A "aposta de coragem e de futuro" ficou fechada em família, que incluiu a filha, Vitória, que hoje tem 13 anos. Recuperaram uma casa e terrenos de família abandonados, compraram terras de vizinhos e iniciaram um negócio de produtos biológicos certificados chamado Torrão da Terra. Não só cava, planta, rega e colhe, como os entrega em cabazes semanais à porta de quem os encomenda. "Melhorámos a nossa qualidade de vida", resume.
O antigo investigador não se fartou da História Medieval, mas de "tudo o que girava à volta desta área profissional". "A decisão que só era expectável ser tomada após a reforma foi fixada aos 45 anos". Deram um "salto de fé". "Largámos tudo e começámos do zero, junto daquilo que consideramos ser essencial: natureza, vida mais tranquila e próximos do que entendemos ser o que nos basta para o dia a dia. Na cidade nunca estamos satisfeitos e vivemos como um hamster numa roda, sem perceber que nos cabe a nós parar essa roda", explica. Agora, o objetivo é "aumentar a produção", "chegar a mais público" e "acrescentar à horta o turismo de experiências".
"Decidimos arriscar e vir fazer qualquer coisa"
Agostinho Fontoura, 41 anos, é natural de São Vicente da Raia, em Chaves, mas foi ainda adolescente viver para o Porto, onde mais tarde conheceu a mulher, Catarina Santos, 44 anos. Viveram lá duas décadas e trabalhavam num hipermercado quando decidiram mudar de ares. "Não estávamos satisfeitos e decidimos arriscar e vir para cima fazer qualquer coisa", recorda.

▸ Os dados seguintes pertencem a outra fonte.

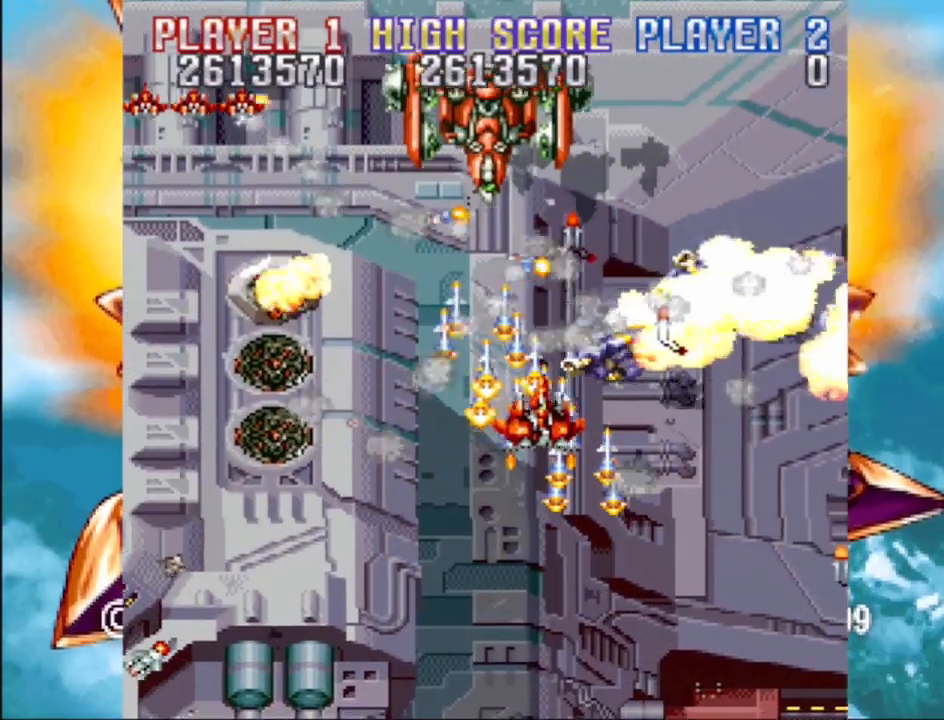
{"buttons": ["CROSS", "DPAD_DOWN", "DPAD_RIGHT"], "events": [[133, "DPAD_LEFT", "up"], [183, "DPAD_RIGHT", "down"], [283, "DPAD_RIGHT", "up"], [433, "DPAD_RIGHT", "down"]]}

Atualmente têm a Cozinha Regional de São Vicente da Raia, onde produzem fumeiro, mas também têm "porcas parideiras, cujos leitões são vendidos para restaurantes de Vila Real". Catarina trabalha ainda num lar de idosos. "Um rendimento extra que tem de ser, senão não chega", sorri Agostinho Fontoura.
Já se arrependeram? "Às vezes, sim", admite, explicando que na cidade "trabalhava oito horas e iam para casa", o que na aldeia e com a vida que escolheram "é impensável".

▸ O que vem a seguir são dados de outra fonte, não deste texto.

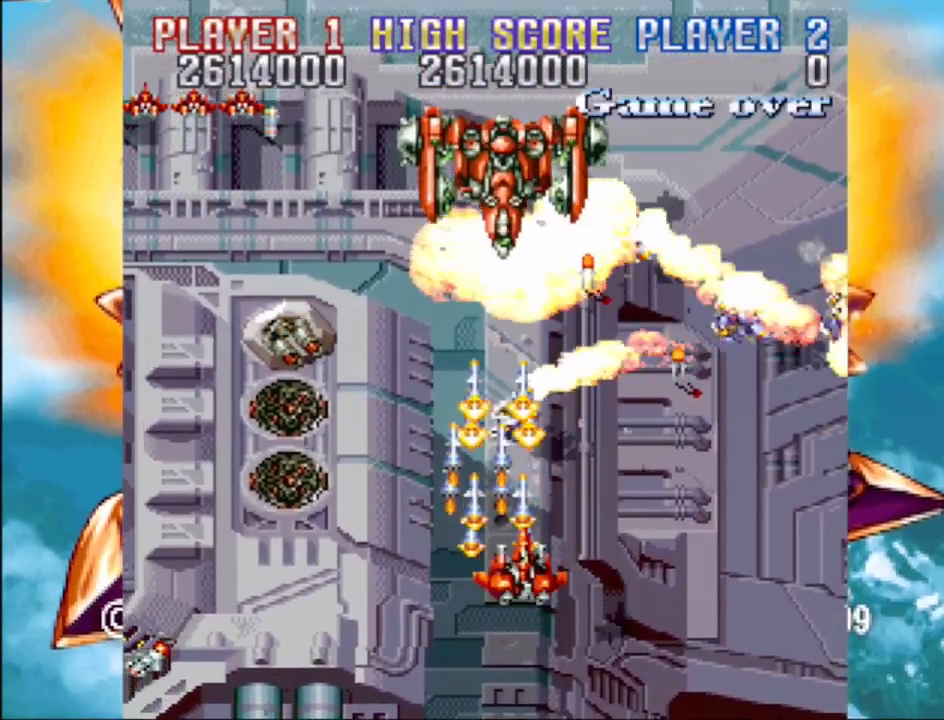
{"buttons": ["CROSS", "DPAD_UP", "DPAD_LEFT"], "events": [[67, "DPAD_DOWN", "up"], [67, "DPAD_RIGHT", "up"], [433, "DPAD_LEFT", "down"], [450, "DPAD_UP", "down"]]}
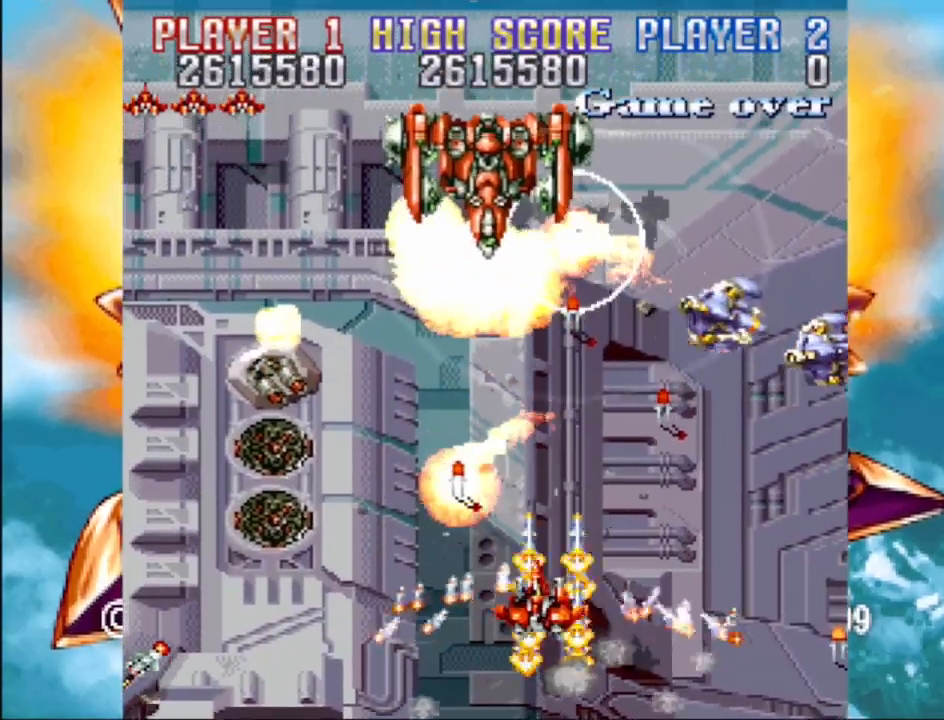
{"buttons": ["CROSS", "DPAD_LEFT"], "events": [[117, "DPAD_UP", "up"], [133, "DPAD_LEFT", "up"], [400, "DPAD_LEFT", "down"]]}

Apesar de tudo, "a qualidade de vida compensa e os meus pais sempre têm a neta por perto", conclui Agostinho Fontoura.
"Canto Bio" na Feira dos Sabores
Foi na cozinha regional de São Vicente da Raia que ontem foi apresentada a Feira dos Sabores de Chaves, que este ano se realiza de 17 e 19 deste mês e que tem como novidade o "Canto Bio", onde Anísio Saraiva marcará presença. "Concelhos como os do Alto Tâmega têm de apostar na diferenciação e é fundamental terem um papel num segmento que tem vindo a ganhar importância", destacou o presidente da Câmara de Chaves, Nuno Vaz.